Let $Z_1, Z_2, Z_3, ... \sim \text{Ber}\left(\frac{1}{2} \right) $ and iid.
Let \begin{align*} X_1 &= Z_1\\ X_2 &= Z_1 + Z_2\\ X_3 &= Z_1 + Z_2 + Z_3\\ \vdots\\ X_n &= Z_1 + Z_2 + \cdots Z_n \end{align*}
I want to calculate mutual information $I(X_1; X_2, ..., X_n)$
By chain rule, \begin{align*} I(X_1; X_2, ..., X_n) &= I(X_1; X_2) + \sum_{i = 3}^n \underbrace{I(X_1; X_i| X_{2}, ..., X_{i - 1})}_{ = 0} \end{align*} because conditioned on $X_{i-1}$, I think $X_1$ and $X_i$ are conditionally independent (right)?
So I have:
\begin{align*} I(X_1; X_2, ..., X_n) &= I(X_1; X_2)\\ &= H(Z_1 + Z_2) - H(Z_1 + Z_2 | Z_1)\\ &= H(Z_1 + Z_2) - H(Z_2) \,\,\,\,\,\,\,\,\,\,\,\,\,\,\,\,\,\, \text{ define } Y = Z_1 + Z_2\\ &= H(Y) - 1 \end{align*}
From here, I can easily calculate $H(Y)$ from its distribution $$p_Y(y) = \begin{cases} \frac{1}{2} & y = 1\\ \frac{1}{4} & y = 0 \text{ or } y = 2 \end{cases}$$
Is this correct?
Interpretation of the result:
Having $I(X_1; X_2, ..., X_n) = I(X_1; X_2)$ implies that the amount of information $X_1$ gives about $X_2, X_3, ..., X_n$ is equal to the amount of information $X_1$ gives about $X_2$ alone.
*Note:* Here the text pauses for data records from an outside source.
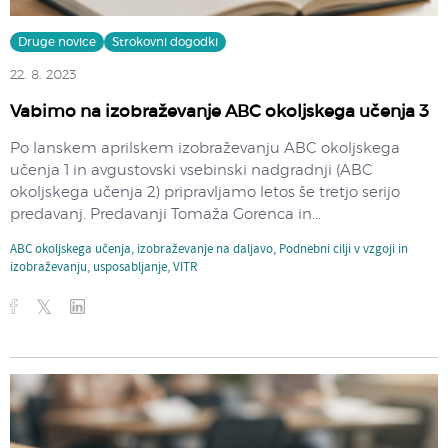
Druge novice
Strokovni dogodki
22. 8. 2023
Vabimo na izobraževanje ABC okoljskega učenja 3
Po lanskem aprilskem izobraževanju ABC okoljskega
učenja 1 in avgustovski vsebinski nadgradnji (ABC
okoljskega učenja 2) pripravljamo letos še tretjo serijo
predavanj. Predavanji Tomaža Gorenca in...
ABC okoljskega učenja
,
izobraževanje na daljavo
,
Podnebni cilji v vzgoji in
izobraževanju
,
usposabljanje
,
VITR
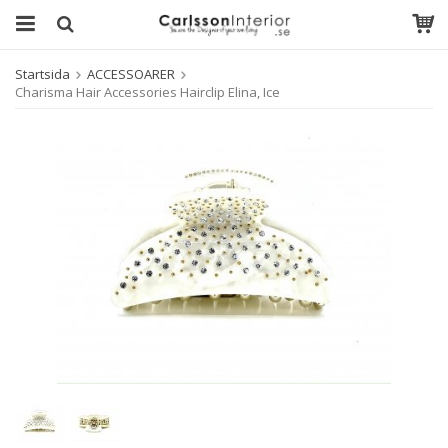
Startsida
ACCESSOARER
Charisma Hair Accessories Hairclip Elina, Ice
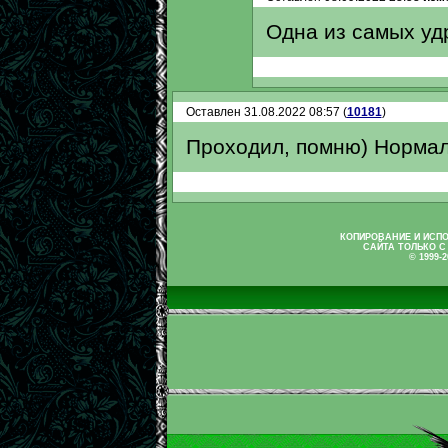
Одна из самых уд
Оставлен 31.08.2022 08:57 (
10181
)
Проходил, помню) Нормаль
КОПИРОВАНИЕ И ИСП
САЙТА ТОЛЬКО С
© 1999-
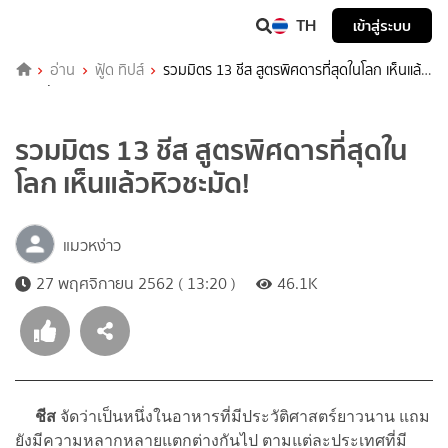
TH
เข้าสู่ระบบ
อ่าน
ฟู้ด ทิปส์
รวมมิตร 13 ชีส สูตรพิศดารที่สุดในโลก เห็นแล้ว
หิวชะมัด!
รวมมิตร 13 ชีส สูตรพิศดารที่สุดใน
โลก เห็นแล้วหิวชะมัด!
แมวหง่าว
27 พฤศจิกายน 2562 ( 13:20 )
46.1K
ชีส
จัดว่าเป็นหนึ่งในอาหารที่มีประวัติศาสตร์ยาวนาน แถม
ยังมีความหลากหลายแตกต่างกันไป ตามแต่ละประเทศที่มี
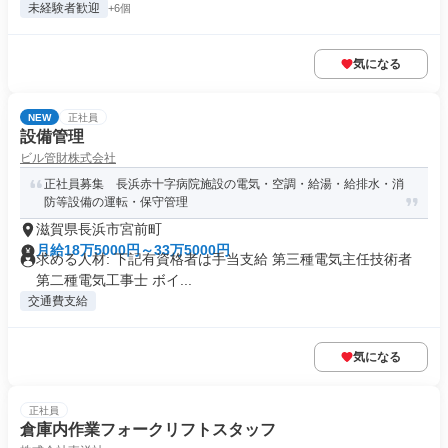
未経験者歓迎
+6個
気になる
NEW
正社員
設備管理
ビル管財株式会社
正社員募集 長浜赤十字病院施設の電気・空調・給湯・給排水・消
防等設備の運転・保守管理
滋賀県長浜市宮前町
月給18万5000円～33万5000円
求める人材: 下記有資格者は手当支給 第三種電気主任技術者
第二種電気工事士 ボイ...
交通費支給
気になる
正社員
倉庫内作業フォークリフトスタッフ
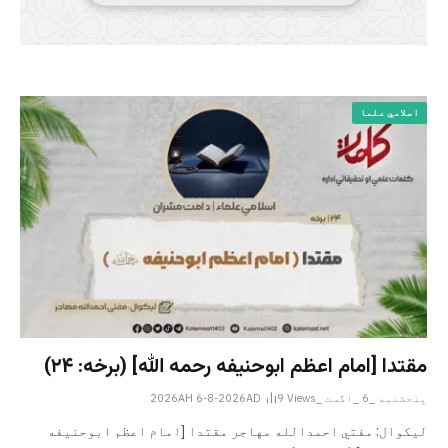
اسلامي علما
مقتدا [امام اعظم ابوحنیفه رحمه الله‎] (برخه: ۲۴)
پنجشنبه _6 _اگست _2026AH 6-8-2026AD
Views
9
لیکوال: مفتي احمدالله مهاجر مقتدا [امام اعظم ابوحنیفه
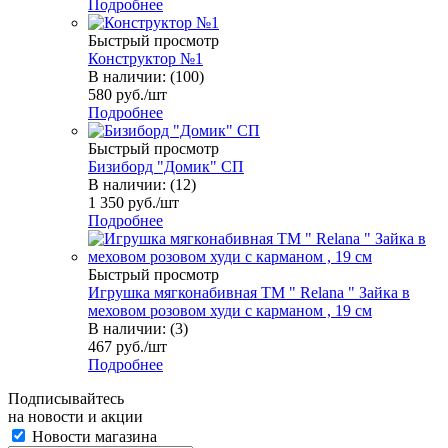
Подробнее
Быстрый просмотр
Конструктор №1
В наличии: (100)
580
руб.
/шт
Подробнее
Быстрый просмотр
Бизиборд "Домик" СП
В наличии: (12)
1 350
руб.
/шт
Подробнее
Быстрый просмотр
Игрушка мягконабивная TM " Relana " Зайка в
меховом розовом худи с карманом , 19 см
В наличии: (3)
467
руб.
/шт
Подробнее
Подписывайтесь
на новости и акции
Новости магазина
But this does not mean $X_1$ gives no information about $X_3, X_4, ..., X_n$ but rather qualitatively, $X_1$ gives the same information about $X_2$ that it gives about each of $X_3, ..., X_n$.
So it is inherent in the mutual information that it does not count redundant information.
Anyone want to comment on this interpretation?